Records from a collection:
++++

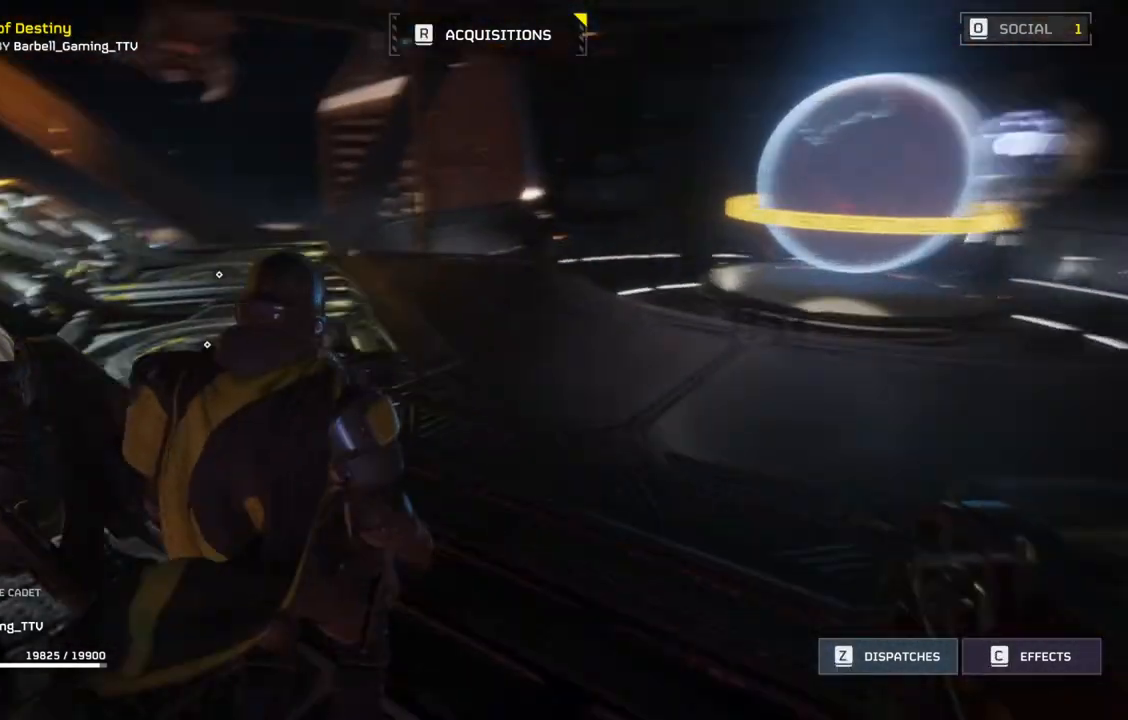
{"buttons": [], "left_stick": "center", "events": [[133, "left_stick", "left"], [333, "left_stick", "center"]]}
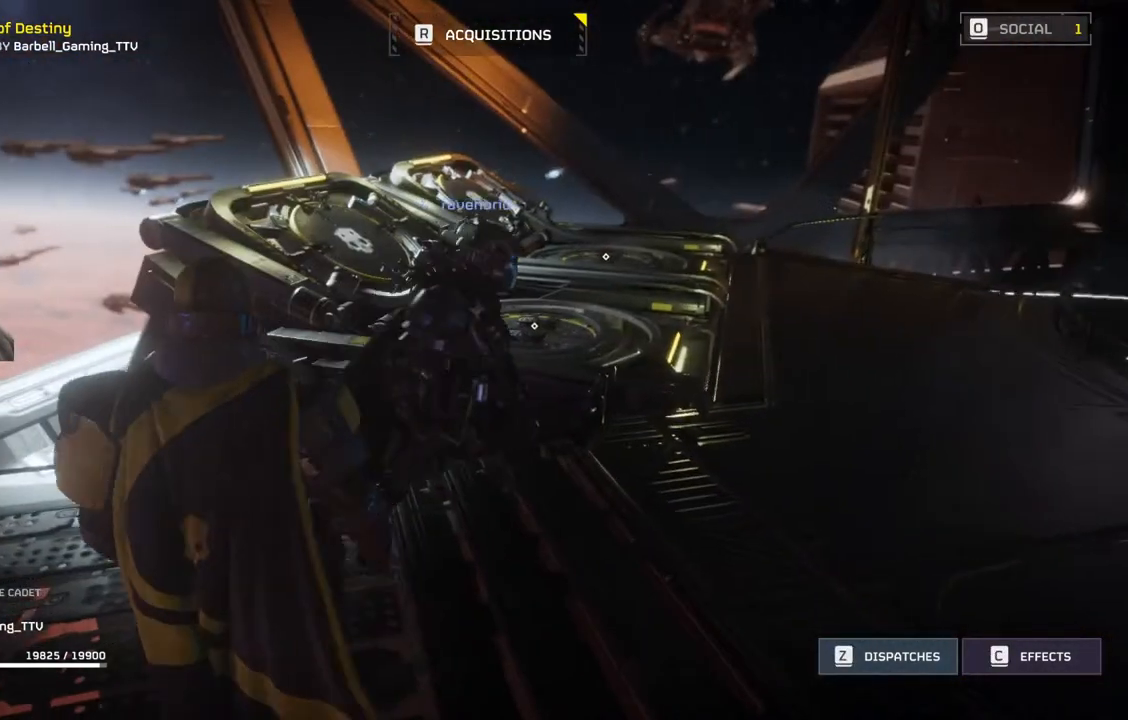
{"buttons": [], "left_stick": "center", "events": [[200, "left_stick", "up-right"], [383, "left_stick", "center"]]}
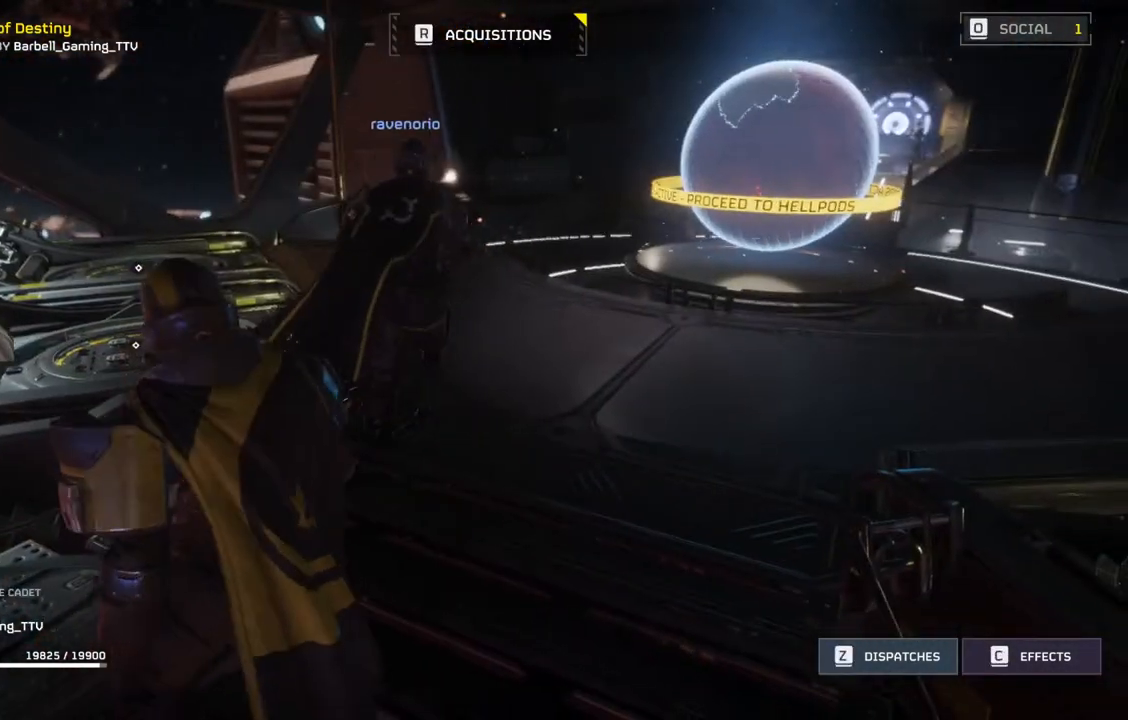
{"buttons": [], "left_stick": "up-right", "events": [[233, "left_stick", "up-right"]]}
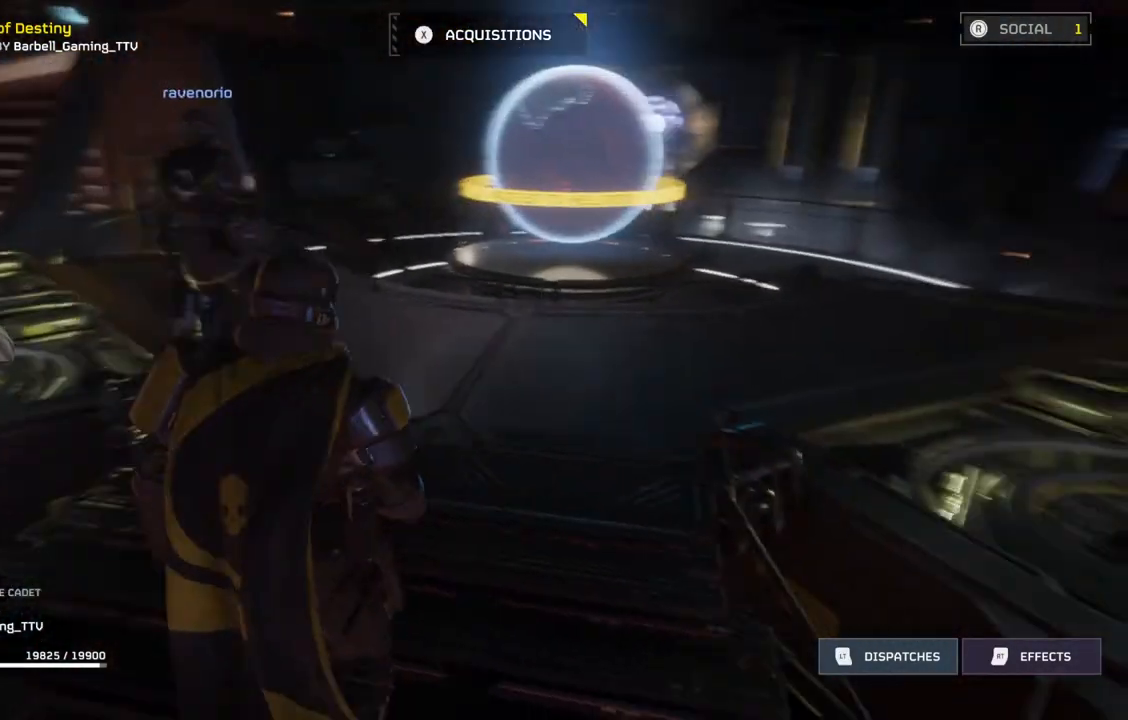
{"buttons": [], "left_stick": "up-right", "events": []}
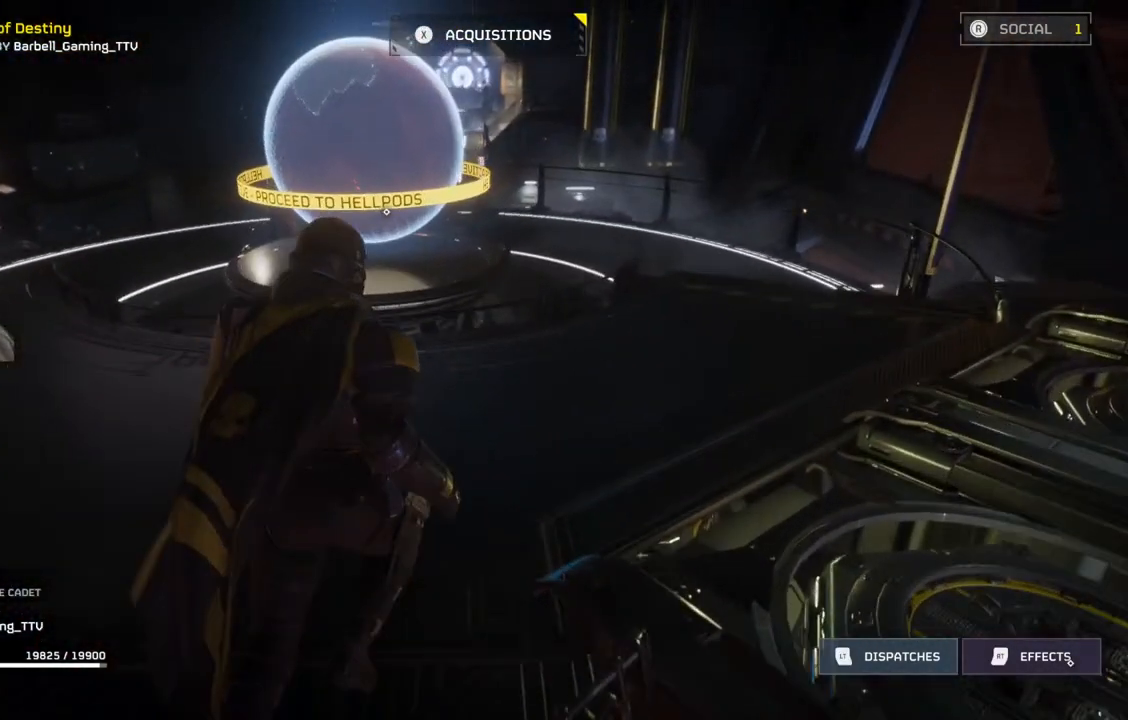
{"buttons": [], "left_stick": "up-right", "events": []}
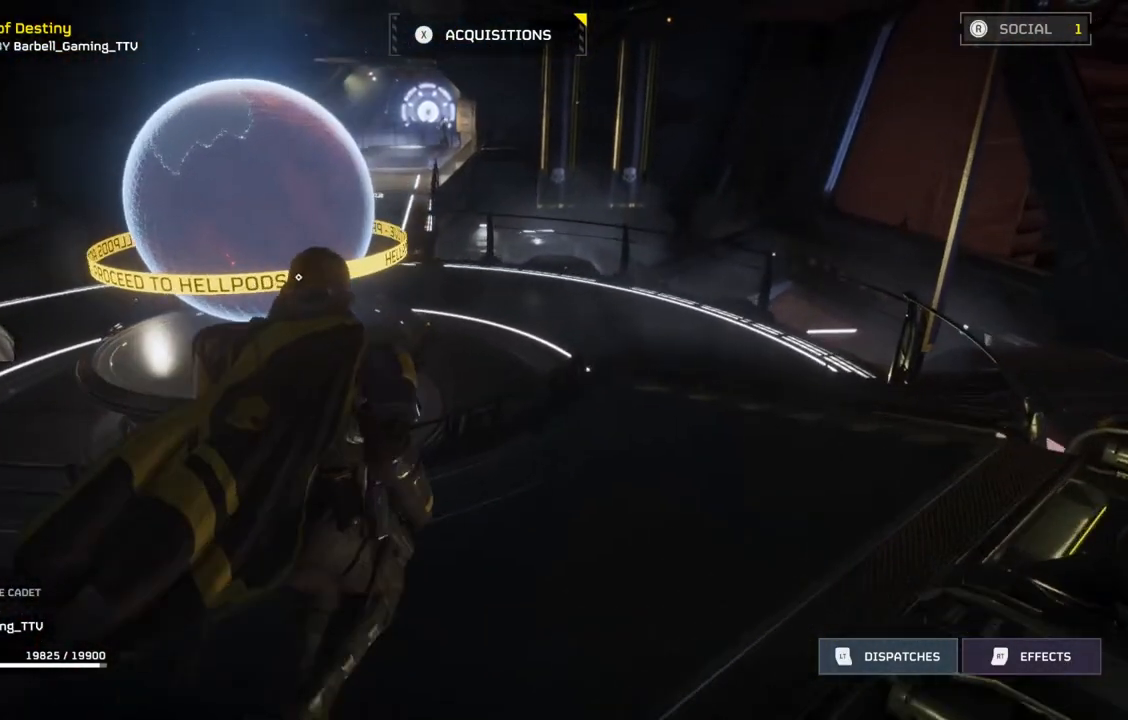
{"buttons": [], "left_stick": "up-right", "events": []}
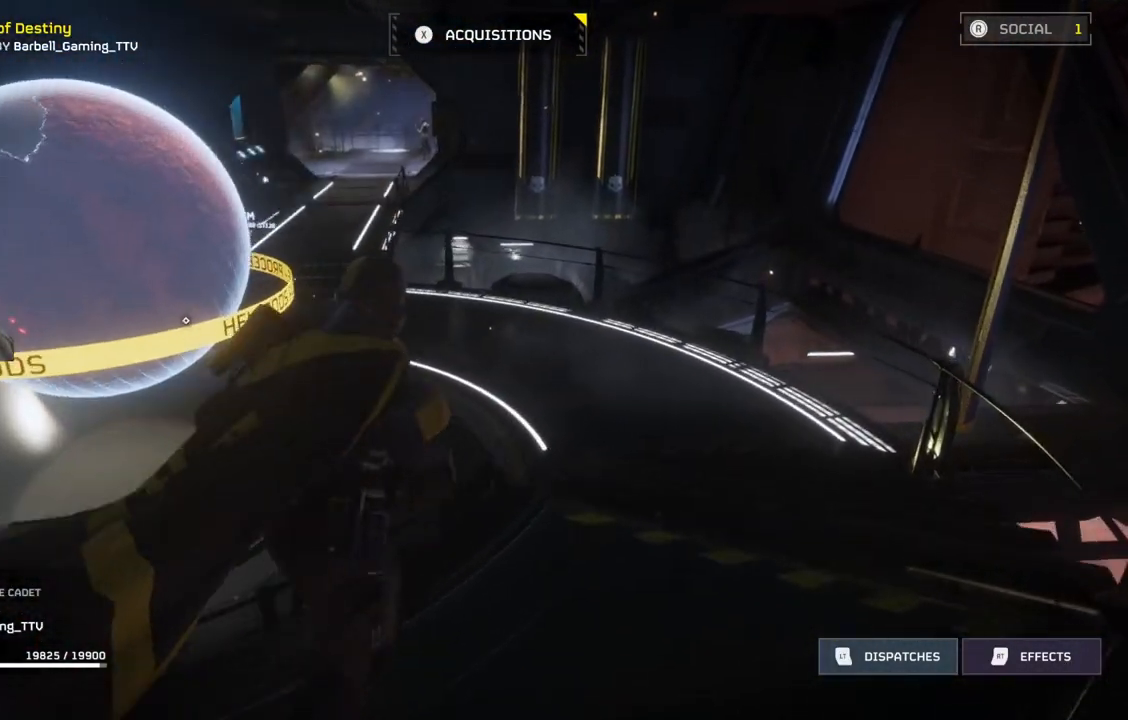
{"buttons": [], "left_stick": "center", "events": [[250, "left_stick", "center"]]}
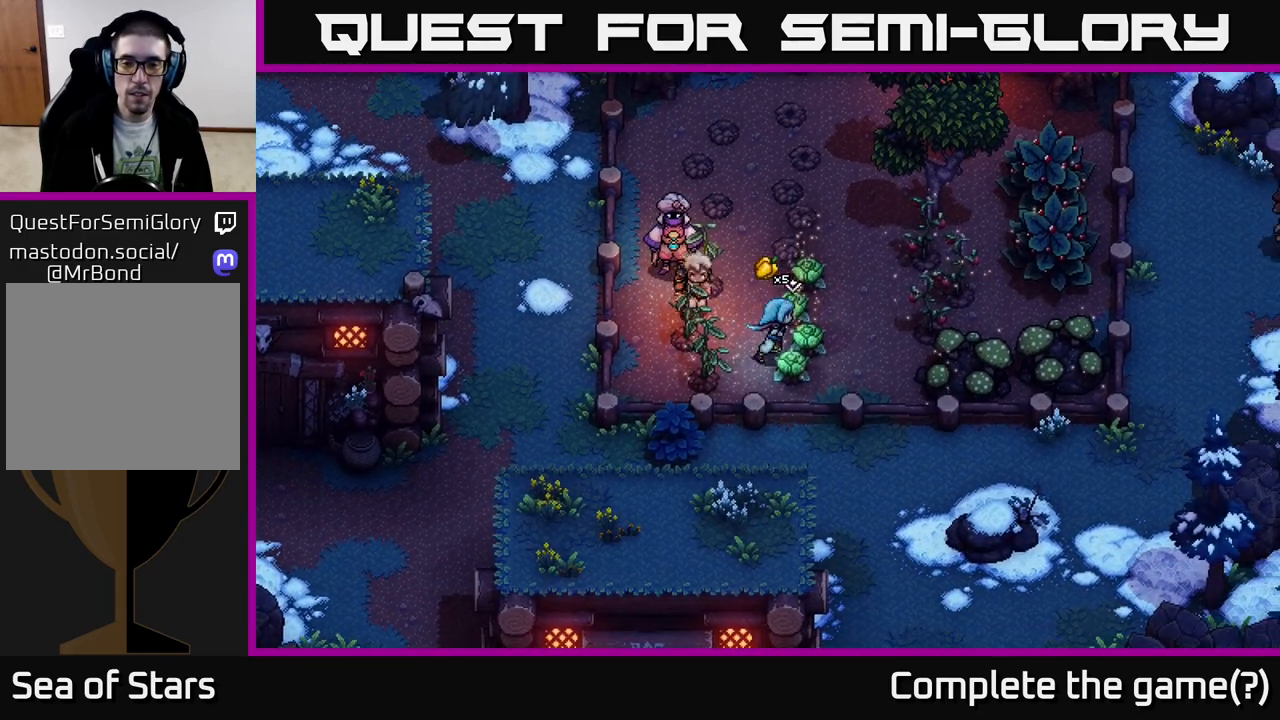
Gameplay with a controller (Xbox layout); each line is a JSON object with the inputs held at the frame after it. "events" lists button and stick changes between this image and that frame as [ms after this image, input, new state], when the widget could be followed in between.
{"buttons": [], "left_stick": "up-right", "right_stick": "center", "events": [[17, "A", "down"], [200, "A", "up"], [200, "left_stick", "center"], [500, "left_stick", "up-right"]]}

++++

> ABOUT THIS TASK: With "center" as the string to match, show every line of the entries above that has it.

> COMPLETED TASK:
{"buttons": [], "left_stick": "center", "events": [[133, "left_stick", "left"], [333, "left_stick", "center"]]}
{"buttons": [], "left_stick": "center", "events": [[200, "left_stick", "up-right"], [383, "left_stick", "center"]]}
{"buttons": [], "left_stick": "center", "events": [[250, "left_stick", "center"]]}
{"buttons": [], "left_stick": "up-right", "right_stick": "center", "events": [[17, "A", "down"], [200, "A", "up"], [200, "left_stick", "center"], [500, "left_stick", "up-right"]]}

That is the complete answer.